CNOOC has reportedly been seeking buyers of its interest in US oil and gas fields, along with its operations in Britain and Canada, since 2022, over concerns those assets could become subject to Western sanctions because China had not condemned Russia’s invasion of Ukraine.
The company’s withdrawal from offshore USA comes less than a decade after CNOOC entered the three countries through a USD$15 billion acquisition of Canada’s Nexen Inc.
The assets including major fields in the North Sea, the Gulf of Mexico and two Canadian oil sands projects — Long Lake and Hangingstone — in 2022 produced about 220,000 barrels of oil equivalent (boe) a day.
According to CBC News, CNOOC launched a global portfolio review ahead of its planned listing on the Shanghai Stock Exchange after it delisted its US shares in October 2021.
It is looking to acquire new assets in Latin America and Africa, and develop large prospects in Brazil, Guyana and Uganda.
A senior industry source told Reuters that CNOOC’s top management found managing the former Nexen assets “uncomfortable” due to red tape and high operating costs compared to developing nations.
In the United States, its Chinese executives required security clearances to enter the country.
“Assets like Gulf of Mexico deepwater are technologically challenging and CNOOC really needed to work with partners to learn, but company executives were not even allowed to visit the U.S. offices. It had been a pain all along these years and the Trump administration's blacklisting of CNOOC made it worse,” said the anonymous source.

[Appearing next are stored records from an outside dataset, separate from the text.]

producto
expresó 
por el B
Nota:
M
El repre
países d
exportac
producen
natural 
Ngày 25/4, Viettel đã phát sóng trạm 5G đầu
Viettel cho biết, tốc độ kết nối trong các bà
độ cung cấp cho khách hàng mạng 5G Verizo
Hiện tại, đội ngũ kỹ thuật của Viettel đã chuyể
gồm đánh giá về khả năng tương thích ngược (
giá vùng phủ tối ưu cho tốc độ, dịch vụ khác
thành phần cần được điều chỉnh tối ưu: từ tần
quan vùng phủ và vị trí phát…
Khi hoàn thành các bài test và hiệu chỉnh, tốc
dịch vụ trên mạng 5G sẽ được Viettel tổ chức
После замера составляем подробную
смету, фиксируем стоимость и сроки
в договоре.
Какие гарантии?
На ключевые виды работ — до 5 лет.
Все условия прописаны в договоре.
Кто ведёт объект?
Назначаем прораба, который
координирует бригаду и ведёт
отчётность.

In January, CNOOC said it is keeping its capital expenditures flat this year compared to 2024 as it loweres its oil and gas production growth targets, although it still expects annual output records going forward
Oilprice reported CNOOC’s net oil and gas production was about 720 million boe in 2024 — setting a record high for the sixth consecutive year.
The net production target for this year is 760 million to 780 million boe, 20 million boe lower than the previous target.
The new production guidance for 2026 is between 780 million and 800 million boe, down from 810 million to 830 million boe, which is now the guidance for 2027.
The lowered guidance was partially due to the sale of its Gulf of Mexico assets.